Per esempio non sappiamo perché, a più un mese di distanza dalla pubblicazione dell’atto amministrativo che affida la redazione dello studio al Prof. Crosignani, non è stato ancora reso pubblico un documento in cui lo stesso Professore indica chiaramente a chi commissionare la mappa di ricaduta dei fumi.

ALL-B-01    ALL-B-02

Mappa che, vogliamo ricordarlo, in questi anni ha assunto i connotati di un Sacro Graal, talmente ce l’hanno fatta apparire come qualcosa impossibile da ottenere, mentre ora sappiamo che costa poche migliaia di euro e la si realizza in un paio di settimane.

Perché non si dichiara apertamente quali sono i tempi dello studio?
Se vogliamo parlare di trasparenza, l’assessore sarebbe tenuto a rispondere a tutte queste domande. In particolare: 

– è stata commissionata la mappa alla società indicata? 

– è stato dato mandato ufficiale a Crosignani perché possa richiedere i dati sui ricoveri ad ATS?

Se ci sono problemi con l’attuazione dello studio, perché l’assessore Guidotti non lo dice chiaramente? 

Se dovesse servire, tutto il M5S è pronto a intervenire su vari livelli istituzionali per aiutarlo a sbloccare le cose.

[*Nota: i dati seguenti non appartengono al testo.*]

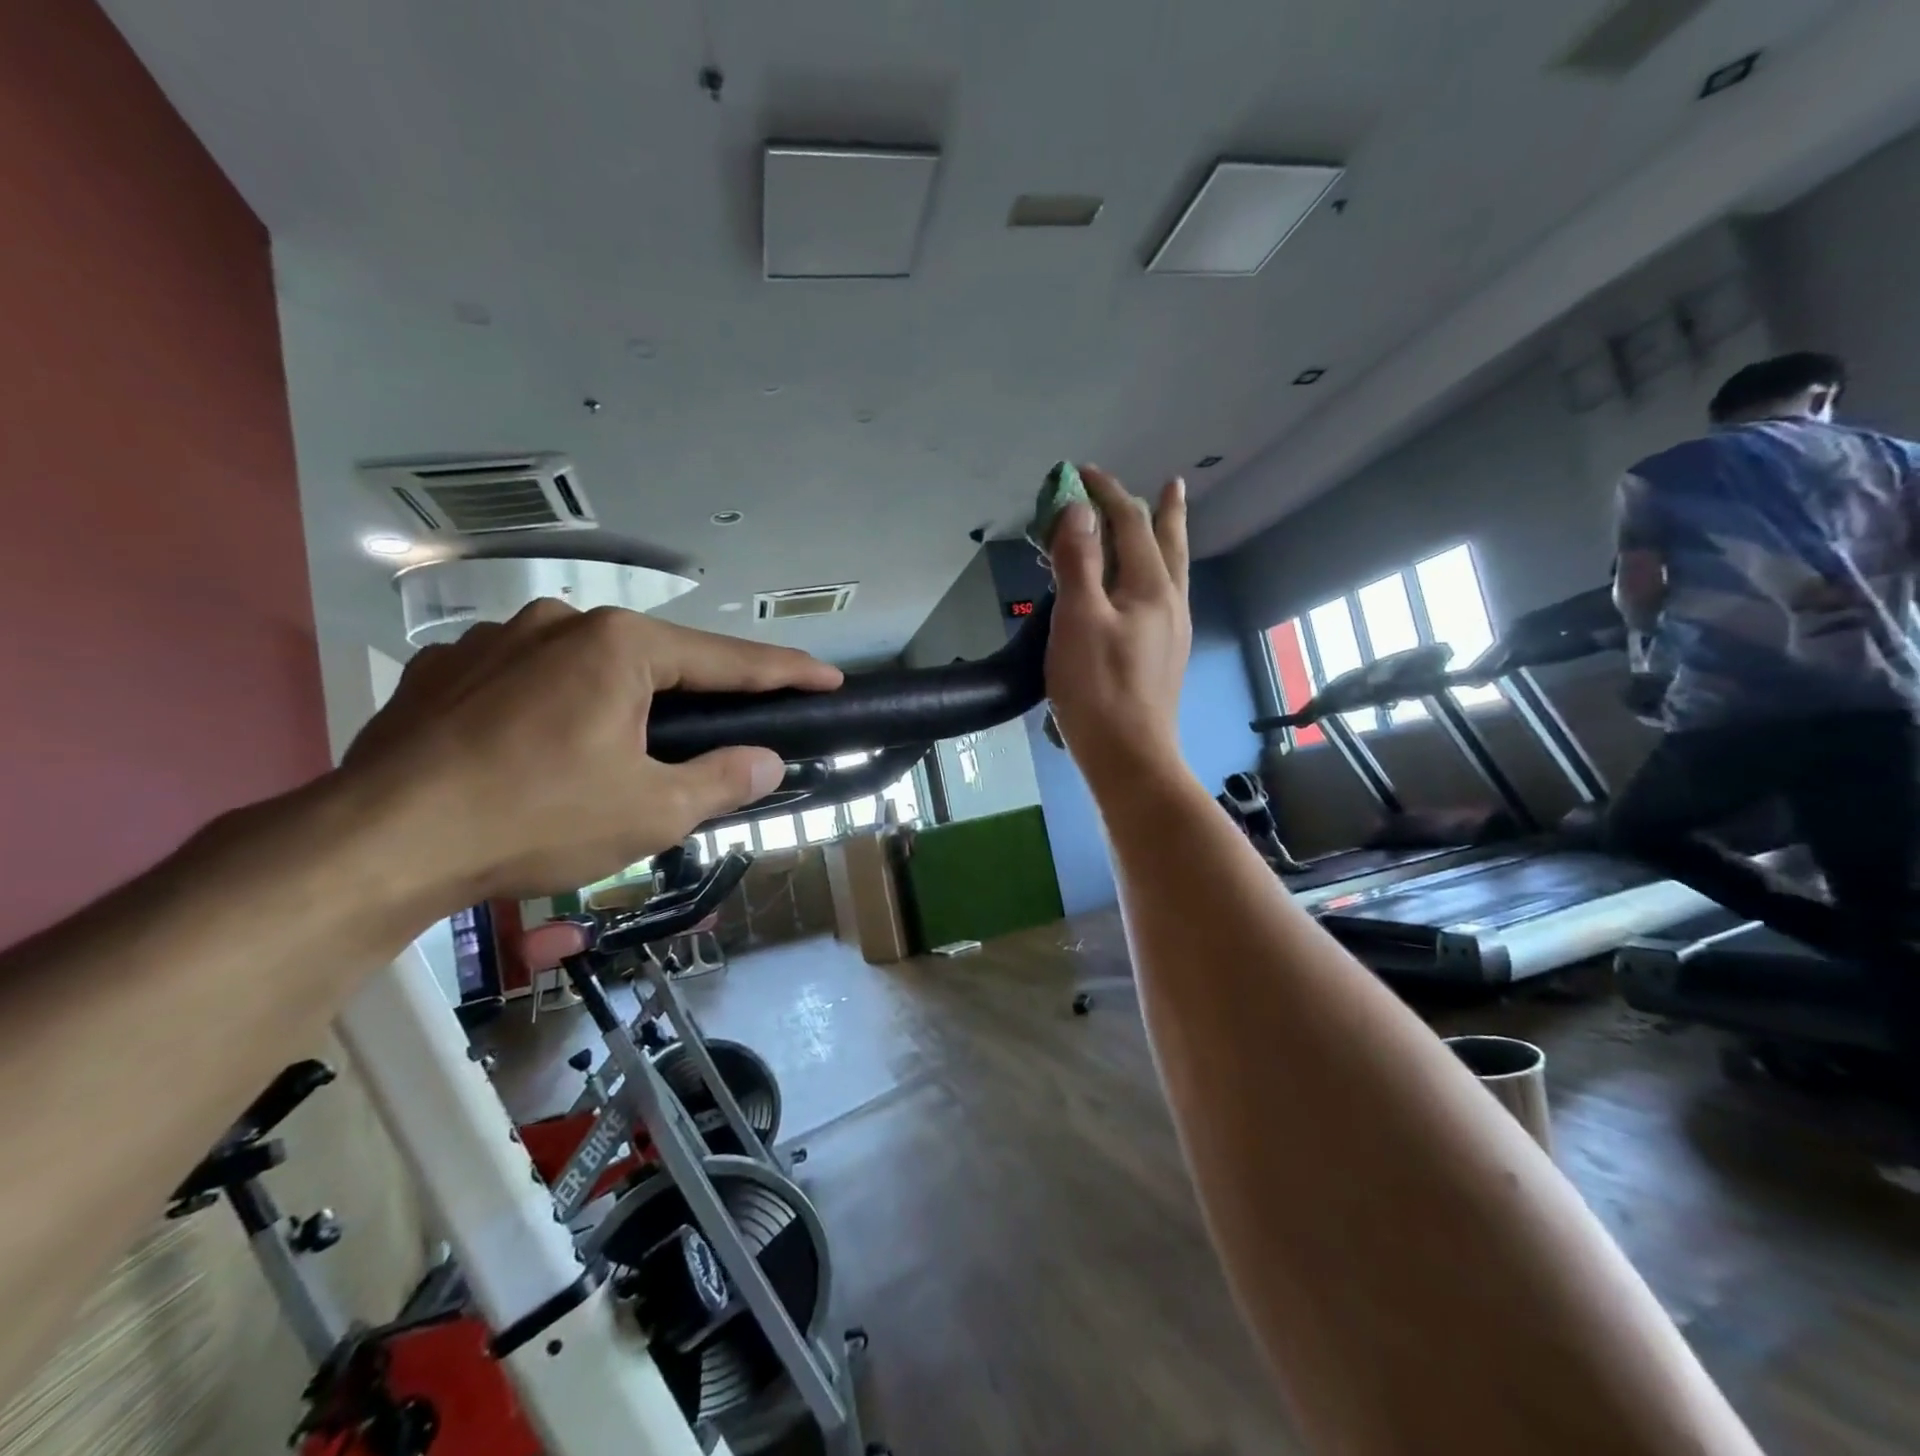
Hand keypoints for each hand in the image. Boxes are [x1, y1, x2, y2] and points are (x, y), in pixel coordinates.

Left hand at [340, 600, 842, 906]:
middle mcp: (559, 622)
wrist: (378, 843)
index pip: (729, 659)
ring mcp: (495, 640)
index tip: (830, 677)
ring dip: (618, 703)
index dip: (787, 671)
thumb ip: (722, 779)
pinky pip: (527, 681)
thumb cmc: (537, 819)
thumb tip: (768, 762)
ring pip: (588, 668)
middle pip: (657, 660)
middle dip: (695, 697)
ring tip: (616, 756)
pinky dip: (554, 708)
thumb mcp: (652, 810)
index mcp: (620, 646)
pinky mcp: (446, 669)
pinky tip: (540, 750)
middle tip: (721, 732)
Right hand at [1044, 466, 1190, 790]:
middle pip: (1169, 544)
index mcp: (1151, 588)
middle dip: (1163, 511)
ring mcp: (1171, 632)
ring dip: (1165, 541)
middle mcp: (1170, 603)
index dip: (1107, 493)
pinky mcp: (1163, 657)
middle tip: (1171, 485)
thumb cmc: (1098, 688)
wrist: (1128, 757)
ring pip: (1172, 572)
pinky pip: (1162, 597)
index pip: (1131, 523)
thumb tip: (1078, 511)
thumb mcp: (1078, 618)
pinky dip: (1154, 574)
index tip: (1081, 473)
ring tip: (1165, 524)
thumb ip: (1078, 561)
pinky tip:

Forse l’assessore non ricorda che, più di un anno fa, è stato il Movimento 5 Stelle a sollecitare un’audizione con relatore il Prof. Crosignani, proprio in un momento in cui tutto sembrava fossilizzato su una stima di costi troppo alta.

Forse l’assessore dimentica che è stato il consigliere regionale M5S Corbetta, a chiedere ad ARPA Lombardia la disponibilità o meno della mappa di ricaduta dei fumi, mettendolo subito al corrente della risposta.

Quindi, se Guidotti ha problemi con enti esterni al Comune, conti pure su di noi per aiutarlo a risolverli. Se invece i paletti glieli sta mettendo qualcuno sopra di lui, i casi sono due: o si impone e porta a termine comunque il suo compito, oppure si dimetta, ammettendo che per cause di forza maggiore, o meglio per cause politiche, questo studio a Desio non si può proprio fare.